Le débat sur l'indépendance de la Catalogne expliqué par le foot
REUTERS

Ce vendredi 11 septembre, des milliers de militants et sympathisants indépendantistes sont attendus dans les rues de Barcelone pour la Diada, la fête de la Catalogne. Ils n'appartiennent pas tous à la même formation politique, n'ont pas tous les mêmes ambitions ni la même idéologie, mais veulent tous grosso-modo la même chose: voir la Catalogne prendre ses distances avec l'Espagne.

Alors que la perspective de voir une victoire des indépendantistes aux élections régionales du 27 septembre devient de plus en plus crédible (de 70 à 74 sièges selon El Mundo alors que la majorité absolue est à 68), le débat prend tellement d'ampleur qu'il déborde sur d'autres secteurs de la société.

Et pour cause, le chef du gouvernement régional, l'indépendantiste Artur Mas, qui brigue sa reconduction au pouvoir, estime en effet que 68 sièges lui suffiront pour mettre en marche un processus de sécession qui aboutirait en dix-huit mois à une déclaration unilatérale d'indépendance. De quoi effectivement faire des remous de l'autre côté des Pyrénées où cette question n'a jamais été aussi brûlante. Tellement brûlante qu'elle s'est invitée ces derniers jours sur les terrains de soccer.

_DONNÉES DISPONIBLES:_
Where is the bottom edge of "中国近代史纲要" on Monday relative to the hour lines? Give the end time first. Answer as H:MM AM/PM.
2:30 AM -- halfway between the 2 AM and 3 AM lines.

_CONSIGNES DE L'EXERCICE:_
D'après l'extrait sur l'indépendance de la Catalogne, pourquoi le débat prend-il tellement d'ampleur qu'il déborde sur d'autres secteurs de la société ? Répondez en une à trois phrases, s'il vous plaît. Ces données proviennent d'une autre source que l'extrait.

_RÉSULTAT FINAL:_
Le chef du gouvernement régional, l'indépendantiste Artur Mas, estime que 68 sièges lui suffiront pour lancer un processus de sécession qui aboutirait en dix-huit mois à une déclaration unilatérale d'indépendance. Or une victoire des indépendantistes aux élections régionales du 27 septembre devient de plus en plus crédible : El Mundo leur prédit de 70 à 74 sièges, alors que la majorité absolue est à 68.